And it isn’t just agriculture that people are trying. Another Israeli experiment is hoping to provide astronauts with something a little different than vegetables: steak.
Israeli company Aleph Farms has been making headlines in recent years for its innovations in alternative meat production. Essentially, it focuses on making meat from cultivated non-genetically engineered cow cells, a process that is very eco-friendly and animal-friendly.
A major advantage of this process is that it both saves considerable amounts of resources and requires no harm to animals while still providing all the nutritional and taste benefits of beef.
According to a recent life-cycle analysis, cultivated beef can significantly cut down on the overall environmental footprint of beef production, reducing greenhouse gas emissions by 92%, land use by 95%, and water use by 78% compared to intensive livestock farming.
Already, the company has seen considerable success in its research, such as growing a quality rib-eye steak entirely from cultivated cells.
But its success hasn’t just been limited to Earth. In 2019, in collaboration with Russia-based 3D Bioprinting Solutions, Aleph Farms managed to send cow cells to the ISS and was able to make them form muscle tissue.
Now, the Rehovot-based firm is once again reaching for the stars.
But there are other challenges in space they would need to overcome.
Why is it so hard to grow food in space?
Due to the lack of gravity, fluids behave very differently in space than on Earth. Not only that, but the lack of gravity in space is known to induce adverse effects on both the physiological and cellular levels. Essentially, this means that cells can be severely affected in a number of ways, such as size, shape and even cell death.
This is, naturally, something that is known to affect astronauts, who are known to suffer from medical conditions like bone loss or muscle atrophy due to their time in microgravity. But this could also affect cultivated cells, too, so this experiment will yield needed information about that.

● **Using the information**:
1. Answer these about the article about Aleph Farms:
(a) By what percentage does cultivated beef reduce land use compared to intensive livestock farming?
(b) Which company worked with Aleph Farms in 2019 to send cow cells to the ISS?
(c) Which two medical conditions does the article say astronauts suffer from due to microgravity?
2. Copy the part of the article about Aleph Farms starting at "This is, naturally, something" and ending at "information about that.".
The lines that follow come from a different source than the article about Aleph Farms.

Items stored from a collection

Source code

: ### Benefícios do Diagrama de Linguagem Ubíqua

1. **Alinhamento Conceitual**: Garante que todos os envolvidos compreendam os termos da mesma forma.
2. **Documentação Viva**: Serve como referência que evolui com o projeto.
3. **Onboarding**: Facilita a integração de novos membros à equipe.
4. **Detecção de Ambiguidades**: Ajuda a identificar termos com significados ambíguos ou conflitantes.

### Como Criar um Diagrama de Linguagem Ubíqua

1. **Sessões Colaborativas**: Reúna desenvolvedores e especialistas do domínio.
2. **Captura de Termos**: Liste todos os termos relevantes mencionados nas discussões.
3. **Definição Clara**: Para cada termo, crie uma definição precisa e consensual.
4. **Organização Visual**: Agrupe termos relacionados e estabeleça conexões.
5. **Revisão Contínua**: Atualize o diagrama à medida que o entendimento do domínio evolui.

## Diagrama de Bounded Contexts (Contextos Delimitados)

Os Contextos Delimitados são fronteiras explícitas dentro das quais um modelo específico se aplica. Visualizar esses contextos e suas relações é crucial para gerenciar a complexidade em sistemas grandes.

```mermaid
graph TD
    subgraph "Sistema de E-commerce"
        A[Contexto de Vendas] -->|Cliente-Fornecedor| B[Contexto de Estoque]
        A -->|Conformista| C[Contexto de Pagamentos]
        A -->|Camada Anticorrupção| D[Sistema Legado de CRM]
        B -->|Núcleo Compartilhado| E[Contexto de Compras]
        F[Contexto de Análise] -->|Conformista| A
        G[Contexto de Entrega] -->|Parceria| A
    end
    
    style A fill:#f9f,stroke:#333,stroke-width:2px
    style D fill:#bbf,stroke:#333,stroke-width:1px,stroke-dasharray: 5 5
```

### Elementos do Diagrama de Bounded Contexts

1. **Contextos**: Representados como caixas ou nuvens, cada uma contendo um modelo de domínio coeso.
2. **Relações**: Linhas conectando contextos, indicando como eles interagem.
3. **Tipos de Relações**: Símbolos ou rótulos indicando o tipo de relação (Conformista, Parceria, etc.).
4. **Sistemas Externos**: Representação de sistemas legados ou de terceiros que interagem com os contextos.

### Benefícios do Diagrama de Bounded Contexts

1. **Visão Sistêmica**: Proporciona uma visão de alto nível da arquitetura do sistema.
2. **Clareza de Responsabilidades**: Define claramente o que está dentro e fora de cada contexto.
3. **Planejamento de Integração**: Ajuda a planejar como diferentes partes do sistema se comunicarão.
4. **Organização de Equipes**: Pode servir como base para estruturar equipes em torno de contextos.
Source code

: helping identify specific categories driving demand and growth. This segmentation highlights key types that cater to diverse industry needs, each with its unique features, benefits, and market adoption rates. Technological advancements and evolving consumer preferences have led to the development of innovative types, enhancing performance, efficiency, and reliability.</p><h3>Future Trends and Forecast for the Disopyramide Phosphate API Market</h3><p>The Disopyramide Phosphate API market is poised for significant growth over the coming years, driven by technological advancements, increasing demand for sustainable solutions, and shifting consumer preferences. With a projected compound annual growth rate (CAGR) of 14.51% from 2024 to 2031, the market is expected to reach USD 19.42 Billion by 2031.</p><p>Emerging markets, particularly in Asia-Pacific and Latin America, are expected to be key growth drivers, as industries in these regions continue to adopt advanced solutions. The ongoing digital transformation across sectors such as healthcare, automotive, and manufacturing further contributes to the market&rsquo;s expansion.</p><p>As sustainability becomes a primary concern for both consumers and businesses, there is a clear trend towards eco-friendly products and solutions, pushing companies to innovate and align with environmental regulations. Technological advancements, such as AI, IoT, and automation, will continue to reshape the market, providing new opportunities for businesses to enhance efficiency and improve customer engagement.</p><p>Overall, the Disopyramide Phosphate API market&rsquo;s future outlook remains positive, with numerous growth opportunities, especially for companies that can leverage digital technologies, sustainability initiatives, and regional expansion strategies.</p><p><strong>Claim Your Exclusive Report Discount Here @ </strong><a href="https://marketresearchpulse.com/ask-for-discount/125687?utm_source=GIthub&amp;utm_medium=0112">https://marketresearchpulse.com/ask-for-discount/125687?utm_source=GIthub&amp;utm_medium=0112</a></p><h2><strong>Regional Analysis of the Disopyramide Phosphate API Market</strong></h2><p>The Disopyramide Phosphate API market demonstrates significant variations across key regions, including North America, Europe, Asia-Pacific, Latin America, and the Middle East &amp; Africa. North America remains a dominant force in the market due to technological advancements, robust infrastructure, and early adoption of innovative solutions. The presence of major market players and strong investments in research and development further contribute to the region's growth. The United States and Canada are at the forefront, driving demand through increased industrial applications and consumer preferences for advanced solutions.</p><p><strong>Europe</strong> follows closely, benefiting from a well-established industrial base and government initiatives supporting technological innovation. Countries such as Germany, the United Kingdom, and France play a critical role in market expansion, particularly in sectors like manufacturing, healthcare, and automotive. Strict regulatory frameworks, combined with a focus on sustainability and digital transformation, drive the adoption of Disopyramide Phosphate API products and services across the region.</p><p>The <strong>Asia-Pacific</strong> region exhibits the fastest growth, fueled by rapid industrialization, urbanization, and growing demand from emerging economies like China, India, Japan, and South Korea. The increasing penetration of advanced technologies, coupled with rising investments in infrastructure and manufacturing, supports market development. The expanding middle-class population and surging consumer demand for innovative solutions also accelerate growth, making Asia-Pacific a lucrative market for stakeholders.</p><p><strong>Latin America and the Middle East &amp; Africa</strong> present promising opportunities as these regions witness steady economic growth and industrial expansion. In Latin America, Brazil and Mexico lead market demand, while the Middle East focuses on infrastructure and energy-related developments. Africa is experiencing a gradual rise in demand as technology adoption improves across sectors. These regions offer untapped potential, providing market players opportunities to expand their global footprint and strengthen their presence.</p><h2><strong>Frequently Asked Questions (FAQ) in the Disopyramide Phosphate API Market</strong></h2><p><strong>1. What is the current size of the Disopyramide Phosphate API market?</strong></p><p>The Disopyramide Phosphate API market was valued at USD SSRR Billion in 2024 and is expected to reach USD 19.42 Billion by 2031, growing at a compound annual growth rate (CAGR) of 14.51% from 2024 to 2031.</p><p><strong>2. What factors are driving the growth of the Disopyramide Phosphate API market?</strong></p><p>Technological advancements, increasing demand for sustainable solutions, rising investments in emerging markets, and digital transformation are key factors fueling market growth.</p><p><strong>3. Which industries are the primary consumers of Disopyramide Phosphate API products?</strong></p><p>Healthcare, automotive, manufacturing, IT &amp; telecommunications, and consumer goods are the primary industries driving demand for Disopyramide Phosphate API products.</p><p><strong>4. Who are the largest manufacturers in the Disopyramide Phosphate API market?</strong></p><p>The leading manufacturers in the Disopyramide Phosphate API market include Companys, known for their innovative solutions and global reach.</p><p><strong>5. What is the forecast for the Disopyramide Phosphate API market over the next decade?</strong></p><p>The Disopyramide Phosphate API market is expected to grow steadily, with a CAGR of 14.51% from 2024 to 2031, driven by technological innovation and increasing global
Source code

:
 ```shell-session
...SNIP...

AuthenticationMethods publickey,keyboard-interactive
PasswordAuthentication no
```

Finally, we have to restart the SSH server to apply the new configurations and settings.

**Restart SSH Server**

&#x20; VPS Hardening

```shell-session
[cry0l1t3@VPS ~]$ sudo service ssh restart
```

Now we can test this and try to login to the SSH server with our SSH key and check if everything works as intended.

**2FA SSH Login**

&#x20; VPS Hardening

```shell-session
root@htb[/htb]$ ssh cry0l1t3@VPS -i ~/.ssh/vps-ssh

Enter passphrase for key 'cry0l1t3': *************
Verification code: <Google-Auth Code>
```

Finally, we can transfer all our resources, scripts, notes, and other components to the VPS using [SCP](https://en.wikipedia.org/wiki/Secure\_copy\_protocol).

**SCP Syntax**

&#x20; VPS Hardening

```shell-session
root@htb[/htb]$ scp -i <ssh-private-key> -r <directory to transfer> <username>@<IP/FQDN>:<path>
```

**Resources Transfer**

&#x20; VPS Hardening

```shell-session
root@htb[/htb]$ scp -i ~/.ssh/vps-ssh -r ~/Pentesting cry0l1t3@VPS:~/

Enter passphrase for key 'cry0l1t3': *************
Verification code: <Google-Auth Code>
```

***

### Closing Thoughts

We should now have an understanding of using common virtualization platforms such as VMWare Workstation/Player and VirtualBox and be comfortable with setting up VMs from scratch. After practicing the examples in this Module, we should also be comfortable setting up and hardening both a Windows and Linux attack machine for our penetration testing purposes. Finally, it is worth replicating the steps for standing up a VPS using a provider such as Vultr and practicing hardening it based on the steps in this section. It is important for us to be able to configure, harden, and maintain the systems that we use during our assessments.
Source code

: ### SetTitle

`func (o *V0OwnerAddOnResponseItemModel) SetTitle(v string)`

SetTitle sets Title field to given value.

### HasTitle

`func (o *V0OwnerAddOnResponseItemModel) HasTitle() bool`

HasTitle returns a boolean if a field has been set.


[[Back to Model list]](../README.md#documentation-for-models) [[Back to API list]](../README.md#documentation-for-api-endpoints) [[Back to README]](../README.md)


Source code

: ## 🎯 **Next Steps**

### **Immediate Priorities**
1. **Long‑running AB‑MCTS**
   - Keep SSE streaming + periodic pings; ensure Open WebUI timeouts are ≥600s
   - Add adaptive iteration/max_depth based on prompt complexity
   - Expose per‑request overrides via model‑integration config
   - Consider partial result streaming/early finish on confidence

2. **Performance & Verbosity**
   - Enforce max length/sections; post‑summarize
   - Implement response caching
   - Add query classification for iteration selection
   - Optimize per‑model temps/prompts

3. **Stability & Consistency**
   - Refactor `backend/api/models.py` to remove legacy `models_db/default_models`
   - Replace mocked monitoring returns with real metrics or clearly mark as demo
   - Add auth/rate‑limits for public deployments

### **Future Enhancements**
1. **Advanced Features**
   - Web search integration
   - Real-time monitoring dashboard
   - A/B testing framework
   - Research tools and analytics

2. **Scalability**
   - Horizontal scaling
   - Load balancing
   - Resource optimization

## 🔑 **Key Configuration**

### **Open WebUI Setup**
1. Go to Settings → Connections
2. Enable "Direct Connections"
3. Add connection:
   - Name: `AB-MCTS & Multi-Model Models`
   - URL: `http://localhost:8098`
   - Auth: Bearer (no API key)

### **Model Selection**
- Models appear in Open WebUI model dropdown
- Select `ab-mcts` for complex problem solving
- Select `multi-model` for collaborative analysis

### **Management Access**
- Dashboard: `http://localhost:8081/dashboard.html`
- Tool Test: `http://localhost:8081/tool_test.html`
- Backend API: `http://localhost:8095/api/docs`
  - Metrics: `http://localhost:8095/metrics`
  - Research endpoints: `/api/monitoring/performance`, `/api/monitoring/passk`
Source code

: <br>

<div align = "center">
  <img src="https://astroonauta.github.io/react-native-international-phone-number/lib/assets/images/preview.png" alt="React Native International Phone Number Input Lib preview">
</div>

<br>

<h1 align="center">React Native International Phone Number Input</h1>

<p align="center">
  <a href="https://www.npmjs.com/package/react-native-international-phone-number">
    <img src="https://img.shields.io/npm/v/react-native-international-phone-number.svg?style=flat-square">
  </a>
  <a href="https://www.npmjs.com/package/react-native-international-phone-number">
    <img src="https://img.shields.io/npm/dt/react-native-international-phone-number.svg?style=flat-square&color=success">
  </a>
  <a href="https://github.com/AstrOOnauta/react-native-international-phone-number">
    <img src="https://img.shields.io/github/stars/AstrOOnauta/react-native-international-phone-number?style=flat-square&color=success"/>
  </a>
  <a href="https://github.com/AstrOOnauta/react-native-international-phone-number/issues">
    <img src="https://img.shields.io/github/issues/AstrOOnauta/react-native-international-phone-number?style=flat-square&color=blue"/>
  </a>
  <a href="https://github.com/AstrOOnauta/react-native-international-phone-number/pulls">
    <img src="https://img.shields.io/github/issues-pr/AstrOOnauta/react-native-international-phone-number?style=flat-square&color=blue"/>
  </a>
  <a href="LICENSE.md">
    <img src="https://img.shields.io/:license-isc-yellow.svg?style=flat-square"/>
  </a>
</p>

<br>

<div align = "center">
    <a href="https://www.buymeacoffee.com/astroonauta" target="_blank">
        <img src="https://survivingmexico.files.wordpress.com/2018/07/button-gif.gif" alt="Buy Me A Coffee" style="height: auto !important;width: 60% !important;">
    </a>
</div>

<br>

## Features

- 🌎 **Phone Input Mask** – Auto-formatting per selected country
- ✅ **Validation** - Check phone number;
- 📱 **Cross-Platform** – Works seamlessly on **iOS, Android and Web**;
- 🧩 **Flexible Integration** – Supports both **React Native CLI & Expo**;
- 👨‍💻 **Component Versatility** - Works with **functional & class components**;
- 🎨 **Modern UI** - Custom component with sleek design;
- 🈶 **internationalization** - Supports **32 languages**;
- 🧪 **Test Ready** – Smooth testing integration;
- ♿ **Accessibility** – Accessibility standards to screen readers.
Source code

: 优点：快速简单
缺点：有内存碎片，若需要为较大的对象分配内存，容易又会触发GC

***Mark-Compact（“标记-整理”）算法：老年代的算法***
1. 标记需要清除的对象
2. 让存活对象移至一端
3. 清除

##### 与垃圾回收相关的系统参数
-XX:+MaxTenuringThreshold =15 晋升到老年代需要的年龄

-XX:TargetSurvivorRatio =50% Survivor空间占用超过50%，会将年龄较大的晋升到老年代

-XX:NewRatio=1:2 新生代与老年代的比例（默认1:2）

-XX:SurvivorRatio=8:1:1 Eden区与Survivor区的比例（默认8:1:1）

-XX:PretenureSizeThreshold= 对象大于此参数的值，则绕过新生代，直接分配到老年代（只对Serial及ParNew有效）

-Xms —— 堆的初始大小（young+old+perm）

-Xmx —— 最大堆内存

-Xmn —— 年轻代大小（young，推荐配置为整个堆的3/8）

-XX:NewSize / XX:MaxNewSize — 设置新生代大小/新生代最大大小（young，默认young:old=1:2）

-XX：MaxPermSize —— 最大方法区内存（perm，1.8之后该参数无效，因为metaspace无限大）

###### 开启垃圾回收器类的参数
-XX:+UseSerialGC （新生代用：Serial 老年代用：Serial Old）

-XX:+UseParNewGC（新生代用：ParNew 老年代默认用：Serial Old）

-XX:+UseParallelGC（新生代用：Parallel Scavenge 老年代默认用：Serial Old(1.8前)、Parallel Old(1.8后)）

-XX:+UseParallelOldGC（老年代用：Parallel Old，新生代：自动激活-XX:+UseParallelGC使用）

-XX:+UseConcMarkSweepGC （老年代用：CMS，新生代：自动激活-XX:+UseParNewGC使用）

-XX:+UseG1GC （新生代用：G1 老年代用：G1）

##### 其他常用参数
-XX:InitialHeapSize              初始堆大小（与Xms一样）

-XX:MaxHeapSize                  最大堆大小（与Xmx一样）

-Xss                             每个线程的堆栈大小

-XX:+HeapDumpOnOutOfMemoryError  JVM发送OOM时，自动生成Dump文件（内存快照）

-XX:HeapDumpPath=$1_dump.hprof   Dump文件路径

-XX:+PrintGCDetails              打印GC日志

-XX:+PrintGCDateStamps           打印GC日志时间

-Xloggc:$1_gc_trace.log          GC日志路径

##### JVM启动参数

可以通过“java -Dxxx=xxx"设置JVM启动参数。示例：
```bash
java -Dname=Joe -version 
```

● **Answers to the exercise**:
1.
(a) 95%
(b) Russia-based 3D Bioprinting Solutions
(c) Bone loss and muscle atrophy

2.
This is, naturally, something that is known to affect astronauts, who are known to suffer from medical conditions like bone loss or muscle atrophy due to their time in microgravity. But this could also affect cultivated cells, too, so this experiment will yield needed information about that.